• [TEXTAUSZUG]

Extraausgabe zum Biedermeiermarkt Werben Christian Köhler (2011)
Franz Paul Massau nach Christian Köhler: Mignon (1855)
Kupferstich/Papier. Größe: 39 x 51,5 cm.
Kunstmuseum Düsseldorf
Die Figur Mignon geht auf Goethes Roman „Wilhelm Meisters theatralische Sendung“ („Urmeister“ 1777/85) zurück. Mignon – von Wilhelm bei ihrer ersten Begegnung auf zwölf bis dreizehn Jahre geschätzt – ist eine Kindfrau, die sich in ihren Retter verliebt und Wilhelm mit ihrer Zuneigung zunehmend in Verlegenheit bringt.

• [AUFGABE A]
Beantworte die folgenden Fragen zum Textauszug:
(i) In welchem Museum befindet sich der Kupferstich?
(ii) Welche Größe hat der Kupferstich?
(iii) Wie alt schätzt Wilhelm Mignon bei ihrer ersten Begegnung?
• [AUFGABE B] Zähle alle Personen und Romanfiguren auf, die im Textauszug mit Namen genannt werden, und nenne jede nur einmal.
• [AUFGABE C] Schreibe aus dem Textauszug den Abschnitt von „Kupferstich/Papier. Größe: 39“ bis „in Verlegenheit bringt.“ wortgetreu ab.
Die Einträge stammen aus einer anderen Quelle als der Textauszug.

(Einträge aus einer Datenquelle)
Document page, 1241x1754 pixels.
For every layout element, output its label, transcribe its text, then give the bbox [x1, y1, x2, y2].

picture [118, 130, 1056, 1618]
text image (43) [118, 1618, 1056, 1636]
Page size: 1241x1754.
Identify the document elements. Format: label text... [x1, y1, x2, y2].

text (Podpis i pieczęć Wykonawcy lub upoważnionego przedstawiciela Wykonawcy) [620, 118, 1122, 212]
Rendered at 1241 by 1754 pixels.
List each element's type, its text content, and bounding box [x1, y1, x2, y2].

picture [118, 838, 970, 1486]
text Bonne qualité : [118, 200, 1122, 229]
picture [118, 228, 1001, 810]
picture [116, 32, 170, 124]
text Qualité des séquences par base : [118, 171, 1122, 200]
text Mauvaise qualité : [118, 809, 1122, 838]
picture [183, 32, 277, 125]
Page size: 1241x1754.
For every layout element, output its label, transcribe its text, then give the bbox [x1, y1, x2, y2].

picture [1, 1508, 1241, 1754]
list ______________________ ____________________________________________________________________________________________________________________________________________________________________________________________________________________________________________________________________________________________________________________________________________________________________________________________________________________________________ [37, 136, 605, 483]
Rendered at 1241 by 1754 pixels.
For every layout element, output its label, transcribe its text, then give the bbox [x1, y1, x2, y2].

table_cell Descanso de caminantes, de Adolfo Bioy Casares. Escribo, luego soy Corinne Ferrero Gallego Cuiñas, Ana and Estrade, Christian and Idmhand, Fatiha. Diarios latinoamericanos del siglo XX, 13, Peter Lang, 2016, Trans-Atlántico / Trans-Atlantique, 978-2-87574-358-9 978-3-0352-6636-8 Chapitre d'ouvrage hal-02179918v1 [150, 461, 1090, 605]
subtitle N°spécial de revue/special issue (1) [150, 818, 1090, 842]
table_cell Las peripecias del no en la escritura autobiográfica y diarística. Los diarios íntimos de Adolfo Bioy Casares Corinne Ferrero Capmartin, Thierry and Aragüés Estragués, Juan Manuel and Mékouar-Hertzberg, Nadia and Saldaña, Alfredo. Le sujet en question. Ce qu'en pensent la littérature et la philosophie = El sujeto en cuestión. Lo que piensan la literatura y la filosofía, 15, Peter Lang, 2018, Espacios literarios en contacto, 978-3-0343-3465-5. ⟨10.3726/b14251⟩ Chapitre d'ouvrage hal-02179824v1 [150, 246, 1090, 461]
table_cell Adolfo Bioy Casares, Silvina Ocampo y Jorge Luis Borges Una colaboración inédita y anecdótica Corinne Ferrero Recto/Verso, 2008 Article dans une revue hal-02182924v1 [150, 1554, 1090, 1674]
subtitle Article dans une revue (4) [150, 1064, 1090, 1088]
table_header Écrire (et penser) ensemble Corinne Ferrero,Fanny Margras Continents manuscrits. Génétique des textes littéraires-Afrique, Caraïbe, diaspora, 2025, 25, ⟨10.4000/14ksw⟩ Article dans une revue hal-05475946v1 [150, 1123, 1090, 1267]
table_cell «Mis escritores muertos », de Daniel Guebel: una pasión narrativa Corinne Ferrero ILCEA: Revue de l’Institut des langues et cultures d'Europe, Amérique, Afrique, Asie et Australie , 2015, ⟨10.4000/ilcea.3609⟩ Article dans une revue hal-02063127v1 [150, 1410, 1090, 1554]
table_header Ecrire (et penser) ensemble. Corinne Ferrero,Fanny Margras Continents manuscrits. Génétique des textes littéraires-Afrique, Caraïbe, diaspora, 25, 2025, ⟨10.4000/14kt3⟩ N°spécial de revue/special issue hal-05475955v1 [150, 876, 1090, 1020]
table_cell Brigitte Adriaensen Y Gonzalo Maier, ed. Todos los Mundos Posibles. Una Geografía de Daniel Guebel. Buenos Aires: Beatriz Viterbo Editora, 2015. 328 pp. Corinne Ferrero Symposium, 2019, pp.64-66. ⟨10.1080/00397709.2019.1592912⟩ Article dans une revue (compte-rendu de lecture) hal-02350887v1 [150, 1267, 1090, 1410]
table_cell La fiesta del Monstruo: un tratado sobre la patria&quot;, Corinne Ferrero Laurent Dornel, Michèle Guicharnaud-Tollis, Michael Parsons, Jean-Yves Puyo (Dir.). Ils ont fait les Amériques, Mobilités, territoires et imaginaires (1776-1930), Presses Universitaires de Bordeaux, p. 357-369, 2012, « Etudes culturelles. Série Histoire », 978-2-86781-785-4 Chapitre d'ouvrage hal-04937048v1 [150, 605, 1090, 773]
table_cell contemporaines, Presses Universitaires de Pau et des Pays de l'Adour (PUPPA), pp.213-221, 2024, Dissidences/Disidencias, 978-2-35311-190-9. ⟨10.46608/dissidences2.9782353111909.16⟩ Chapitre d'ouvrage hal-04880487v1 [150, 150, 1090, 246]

• [LÖSUNG A]
(i) Im Kunstmuseum Düsseldorf.
(ii) 39 x 51,5 cm.
(iii) Auf zwölf bis dreizehn Jahre.

• [LÖSUNG B] Christian Köhler, Franz Paul Massau, Mignon, Goethe, Wilhelm (Wilhelm Meister)

• [LÖSUNG C]
Kupferstich/Papier. Größe: 39 x 51,5 cm.
Kunstmuseum Düsseldorf
Die Figur Mignon geht auf Goethes Roman „Wilhelm Meisters theatralische Sendung“ („Urmeister“ 1777/85) zurück. Mignon – von Wilhelm bei ihrer ersten Begegnung auf zwölf bis dreizehn Jahre geschätzt – ist eine Kindfrau, die sich in ihren Retter verliebt und Wilhelm mit ihrer Zuneigung zunehmend in Verlegenheit bringt.